As government agencies shifted their time to addressing COVID-19, there have been downstream impacts on HTAs that could extend out time to reimbursement in non-COVID indications
- Changing patterns in Health Technology Assessments during the first months of 2020
- HTA agencies have refocused to tackle COVID-19
- Evolving HTA submission processes
- Changing HTA methods
While much of the attention during COVID-19 has focused on developing treatment or a vaccine, the pandemic is already having downstream effects on countries’ assessment of drugs for pricing and reimbursement.
From data collected by Decision Resource Group’s Market Access Platform, we have seen governmental responses become much more focused on the virus than on evaluating new therapies.
Changing patterns in Health Technology Assessments during the first months of 2020
While countries fought to combat the virus in the first months of 2020, there is some evidence that their time was not spent on the evidence generating process that underpins the approval of drugs for reimbursement. In particular, there was a significant decrease in Health Technology Assessments (HTAs) conducted between January and April 2020 and a particular drop off of assessments in March.
In some countries, like South Korea, HTA effectively stopped for several months this year. In fact, the number of completed HTAs as tracked by Market Access Platform in February 2020 were 8% below the same point in 2019 (116 vs. 126) – a gulf that widened substantially the following month when the number of HTAs completed were off 41% from the previous year’s 129. This is true, even though 2019 was not a high watermark for HTA, when we looked at the last five years, 2019 was consistently below the average.
Although the virus continues to spread across the world, in Europe, there has been a decrease in cases. And that has corresponded with a significant uptick of HTA in May, even above the rate it was being produced in 2019 (148 in 2020 vs. 112 the previous year). Even accounting for yearly variation, looking at the five-year average of HTA being produced from 2015-2019 there is a significant increase (121 HTAs was the five-year average in May).

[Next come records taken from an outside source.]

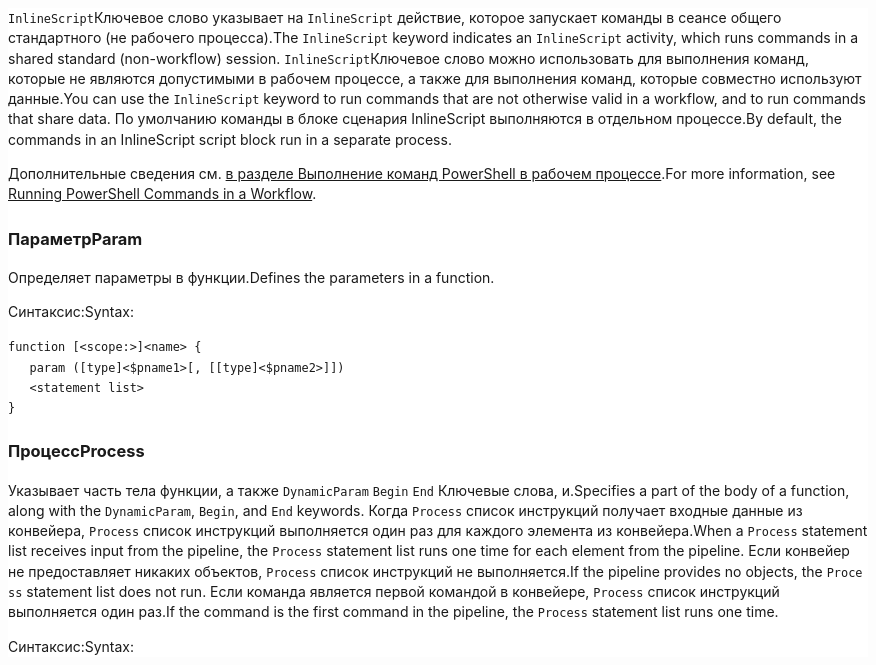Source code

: <span data-ttu-id="b4556-281">`InlineScript`Ключевое слово указывает на `InlineScript` действие, которое запускает команды в сеансе общего стандартного (не рабочего процесса).</span><span class="sxs-lookup"><span data-stu-id="b4556-281">The `InlineScript` keyword indicates an `InlineScript` activity, which runs commands in a shared standard (non-workflow) session.</span></span> <span data-ttu-id="b4556-282">`InlineScript`Ключевое слово можно использовать для выполнения команд, которые не являются допустимыми в рабочем процессе, а также для выполнения команд, которые совместно используют данные.</span><span class="sxs-lookup"><span data-stu-id="b4556-282">You can use the `InlineScript` keyword to run commands that are not otherwise valid in a workflow, and to run commands that share data.</span></span> <span data-ttu-id="b4556-283">По умолчанию команды в блоке сценария InlineScript выполняются в отдельном процессе.</span><span class="sxs-lookup"><span data-stu-id="b4556-283">By default, the commands in an InlineScript script block run in a separate process.</span></span>

<span data-ttu-id="b4556-284">Дополнительные сведения см. [в разделе Выполнение команд PowerShell в рабочем процессе](/previous-versions/windows/it-pro/windows-server-2012-R2-and-2012/jj574197(v=ws.11)).</span><span class="sxs-lookup"><span data-stu-id="b4556-284">For more information, see [Running PowerShell Commands in a Workflow](/previous-versions/windows/it-pro/windows-server-2012-R2-and-2012/jj574197(v=ws.11)).</span></span>

### <a name="param"></a><span data-ttu-id="b4556-285">Параметр</span><span class="sxs-lookup"><span data-stu-id="b4556-285">Param</span></span>

<span data-ttu-id="b4556-286">Определяет параметры в функции.</span><span class="sxs-lookup"><span data-stu-id="b4556-286">Defines the parameters in a function.</span></span>

<span data-ttu-id="b4556-287">Синтаксис:</span><span class="sxs-lookup"><span data-stu-id="b4556-287">Syntax:</span></span>

```Syntax
function [<scope:>]<name> {
   param ([type]<$pname1>[, [[type]<$pname2>]])
   <statement list>
}
```

### <a name="process"></a><span data-ttu-id="b4556-288">Процесс</span><span class="sxs-lookup"><span data-stu-id="b4556-288">Process</span></span>

<span data-ttu-id="b4556-289">Указывает часть тела функции, а также `DynamicParam` `Begin` `End` Ключевые слова, и.</span><span class="sxs-lookup"><span data-stu-id="b4556-289">Specifies a part of the body of a function, along with the `DynamicParam`, `Begin`, and `End` keywords.</span></span> <span data-ttu-id="b4556-290">Когда `Process` список инструкций получает входные данные из конвейера, `Process` список инструкций выполняется один раз для каждого элемента из конвейера.</span><span class="sxs-lookup"><span data-stu-id="b4556-290">When a `Process` statement list receives input from the pipeline, the `Process` statement list runs one time for each element from the pipeline.</span></span> <span data-ttu-id="b4556-291">Если конвейер не предоставляет никаких объектов, `Process` список инструкций не выполняется.</span><span class="sxs-lookup"><span data-stu-id="b4556-291">If the pipeline provides no objects, the `Process` statement list does not run.</span></span> <span data-ttu-id="b4556-292">Если команда является первой командой в конвейере, `Process` список инструкций выполняется один раз.</span><span class="sxs-lookup"><span data-stu-id="b4556-292">If the command is the first command in the pipeline, the `Process` statement list runs one time.</span></span>

<span data-ttu-id="b4556-293">Синтаксис:</span><span class="sxs-lookup"><span data-stu-id="b4556-293">Syntax:</span></span>
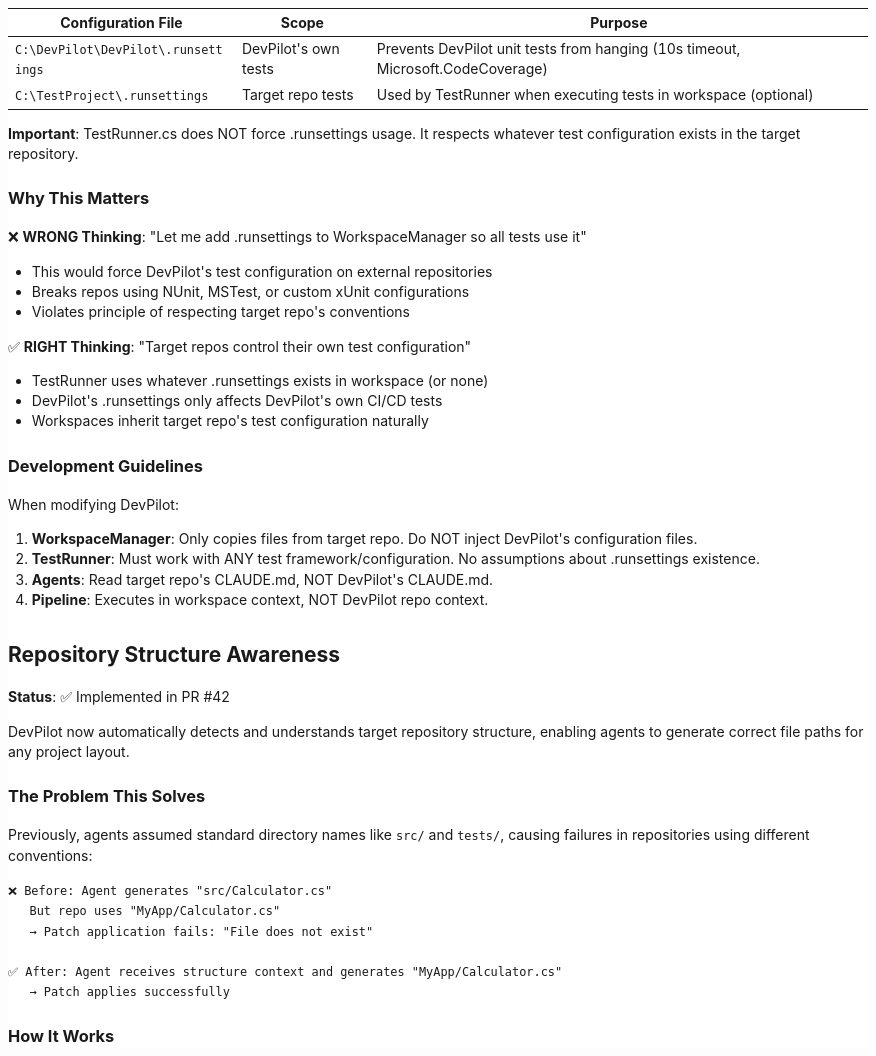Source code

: | Configuration File | Scope | Purpose |
|-------------------|-------|---------|
| `C:\DevPilot\DevPilot\.runsettings` | DevPilot's own tests | Prevents DevPilot unit tests from hanging (10s timeout, Microsoft.CodeCoverage) |
| `C:\TestProject\.runsettings` | Target repo tests | Used by TestRunner when executing tests in workspace (optional) |

**Important**: TestRunner.cs does NOT force .runsettings usage. It respects whatever test configuration exists in the target repository.

### Why This Matters

❌ **WRONG Thinking**: "Let me add .runsettings to WorkspaceManager so all tests use it"
- This would force DevPilot's test configuration on external repositories
- Breaks repos using NUnit, MSTest, or custom xUnit configurations
- Violates principle of respecting target repo's conventions

✅ **RIGHT Thinking**: "Target repos control their own test configuration"
- TestRunner uses whatever .runsettings exists in workspace (or none)
- DevPilot's .runsettings only affects DevPilot's own CI/CD tests
- Workspaces inherit target repo's test configuration naturally

### Development Guidelines

When modifying DevPilot:

1. **WorkspaceManager**: Only copies files from target repo. Do NOT inject DevPilot's configuration files.
2. **TestRunner**: Must work with ANY test framework/configuration. No assumptions about .runsettings existence.
3. **Agents**: Read target repo's CLAUDE.md, NOT DevPilot's CLAUDE.md.
4. **Pipeline**: Executes in workspace context, NOT DevPilot repo context.

## Repository Structure Awareness

**Status**: ✅ Implemented in PR #42

DevPilot now automatically detects and understands target repository structure, enabling agents to generate correct file paths for any project layout.

### The Problem This Solves

Previously, agents assumed standard directory names like `src/` and `tests/`, causing failures in repositories using different conventions:

```
❌ Before: Agent generates "src/Calculator.cs"
   But repo uses "MyApp/Calculator.cs"
   → Patch application fails: "File does not exist"

✅ After: Agent receives structure context and generates "MyApp/Calculator.cs"
   → Patch applies successfully
```

### How It Works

Whether that increase is an adaptation to the virus’s pressures, and in preparation for a second wave, or just a return to the normal business of half-finished assessments, it is a signal that HTA will continue despite COVID-19.
HTA agencies have refocused to tackle COVID-19
Agencies that have traditionally produced HTA have focused on providing reviews of therapies and testing procedures related to COVID-19. Updated processes in many countries have included requests for research topics, temporary regulations on treatment, guidelines on care, and advice on treatments such as NSAIDs, inhalers and hydroxychloroquine in countries such as Germany, France, United Kingdom, and Canada.
Countries have also streamlined the process for issuing guidance around COVID-19 procedures. The National Institute for Health and Care Excellence (NICE) has issued a streamlined interim process for rapid guidelines for COVID-19. The new process includes eliminating public consultation during the scoping process and the need for a systematic literature review (SLR).
These actions, while normally within the mandate of HTA bodies, have been broadly expanded during the course of this pandemic and demonstrate the flexibility of the agencies to respond to crises. Further, most agencies have broad toolkits that are meant to connect citizens and healthcare practitioners to resources on a variety of topics as in the case of Germany and France.
Evolving HTA submission processes
HTA bodies themselves may need to alter operations to continue the flow of reviews. NICE, which performs HTA for the United Kingdom, has given priority to review COVID-19 treatments.
On the European continent, France’s HAS implemented a paperless operation for its services, including the Transparency Commission. In an effort to free up time for health professionals who make up the committees or intervene as external experts, the country decided to prioritize and limit the number of dossiers being evaluated. In France, medical technologies intended to manage COVID-19 along with original submissions or extension of licenses for oncology, pediatrics, and serious illnesses responding to an unmet medical need will receive preference.
HAS rolled out a 7-step process detailing the collaboration of the HAS with the experts (health professionals, user associations), the restrictive selection of evidence, and the use of digital means of communication under these exceptional circumstances. Requests may originate from the Ministry of Health, health professionals, user associations, or the HAS itself. The interim process is as follows:
HAS temporary HTA process
France typically performs more reviews than other countries, owing to its use of renewals and the major impacts of this change may be that drugs are re-reviewed less frequently. However, if other countries follow France’s lead on limiting reviews, the number of drugs assessed and ultimately reimbursed may decline or at least come at a slower rate vs. earlier years across HTA markets.
Changing HTA methods
A new tool has been applied during the COVID-19 pandemic, a cost-recovery analysis, which offers a plan for covering all associated costs with the drug. The Institute for Clinical and Economic Review (ICER) employed this method in one of its analyses of Remdesivir, highlighting that a ten-day course of treatment would cost $10 to produce.
A cost-recovery analysis is meant to cover the costs of producing a drug rather than paying for its public health value, which might be unknown for some time. ICER conducted this analysis alongside a more traditional cost-effectiveness analysis, but the introduction of the tool should not be ignored.
COVID-19 represents a serious threat to the entire planet and its impact on HTA – the fourth hurdle in market access – could be far-reaching on how assessments are performed or time to reimbursements.